=== EXTRACT ===
§ §
In a multicultural context, it is essential that prescribers have a minimal level of awareness of parent’s religious sensitiveness so that these can be considered when prescribing (table 1). Jehovah’s Witnesses, for example, may choose to avoid blood derived products.2 Jewish law forbids any oral use of medication containing glycerol, stearates, lactose, and porcine products.3 Similarly, Hindus and Sikhs may be offended by medication containing animal products, particularly bovine derived products (for example, gelatine containing capsules). Islamic rulings that prohibit any systemic ingestion of pork or alcohol also need to be considered in the context of prescribing decisions involving Muslims.4
A practical way of ensuring that health professionals have sufficient information about treatment options available would be for the British National Formulary to clearly indicate which preparations contain blood, animal, and alcohol derivatives, and, where possible, suggest suitable alternatives. The proposed electronic health records will facilitate the seamless sharing of patient information among multiple healthcare providers. This will therefore offer an additional systematic approach for routinely collecting information, and through use of “prescribing alerts” can help inform clinicians about patient preferences in relation to medications.
§ §
=== TASK PROMPT ===
Please copy the whole text on religious considerations in prescribing word for word. Rely only on the text above.

=== Records from a data collection ===
§ §
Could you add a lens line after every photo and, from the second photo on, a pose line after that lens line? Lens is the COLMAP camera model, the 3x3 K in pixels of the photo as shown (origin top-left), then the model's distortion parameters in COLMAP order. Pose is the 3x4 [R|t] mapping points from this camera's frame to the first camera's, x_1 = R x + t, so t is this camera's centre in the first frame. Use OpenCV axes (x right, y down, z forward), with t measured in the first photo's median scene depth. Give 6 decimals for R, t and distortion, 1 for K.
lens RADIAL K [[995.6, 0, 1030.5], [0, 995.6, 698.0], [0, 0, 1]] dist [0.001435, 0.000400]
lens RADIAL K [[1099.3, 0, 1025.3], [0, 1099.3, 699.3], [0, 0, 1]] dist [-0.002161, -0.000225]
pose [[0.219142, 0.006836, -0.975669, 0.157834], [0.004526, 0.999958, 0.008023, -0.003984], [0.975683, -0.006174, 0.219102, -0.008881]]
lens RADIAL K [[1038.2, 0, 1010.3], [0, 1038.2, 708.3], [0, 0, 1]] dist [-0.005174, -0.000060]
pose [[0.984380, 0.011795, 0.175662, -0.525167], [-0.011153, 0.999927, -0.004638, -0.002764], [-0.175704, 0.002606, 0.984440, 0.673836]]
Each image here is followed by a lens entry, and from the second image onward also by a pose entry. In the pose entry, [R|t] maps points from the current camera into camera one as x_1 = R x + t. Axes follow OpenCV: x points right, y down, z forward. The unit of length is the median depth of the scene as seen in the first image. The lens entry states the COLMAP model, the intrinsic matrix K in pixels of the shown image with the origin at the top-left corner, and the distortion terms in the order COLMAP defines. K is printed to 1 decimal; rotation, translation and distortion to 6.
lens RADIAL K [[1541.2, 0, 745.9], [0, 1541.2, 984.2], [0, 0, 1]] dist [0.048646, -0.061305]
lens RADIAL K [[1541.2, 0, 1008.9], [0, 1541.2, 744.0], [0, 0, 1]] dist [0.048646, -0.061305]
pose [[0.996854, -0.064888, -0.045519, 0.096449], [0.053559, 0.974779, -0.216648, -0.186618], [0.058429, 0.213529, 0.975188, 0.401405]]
§ §
=== REPLY TO THE TASK ===
In a multicultural context, it is essential that prescribers have a minimal level of awareness of parent’s religious sensitiveness so that these can be considered when prescribing (table 1). Jehovah’s Witnesses, for example, may choose to avoid blood derived products.2 Jewish law forbids any oral use of medication containing glycerol, stearates, lactose, and porcine products.3 Similarly, Hindus and Sikhs may be offended by medication containing animal products, particularly bovine derived products (for example, gelatine containing capsules). Islamic rulings that prohibit any systemic ingestion of pork or alcohol also need to be considered in the context of prescribing decisions involving Muslims.4
A practical way of ensuring that health professionals have sufficient information about treatment options available would be for the British National Formulary to clearly indicate which preparations contain blood, animal, and alcohol derivatives, and, where possible, suggest suitable alternatives. The proposed electronic health records will facilitate the seamless sharing of patient information among multiple healthcare providers. This will therefore offer an additional systematic approach for routinely collecting information, and through use of “prescribing alerts” can help inform clinicians about patient preferences in relation to medications.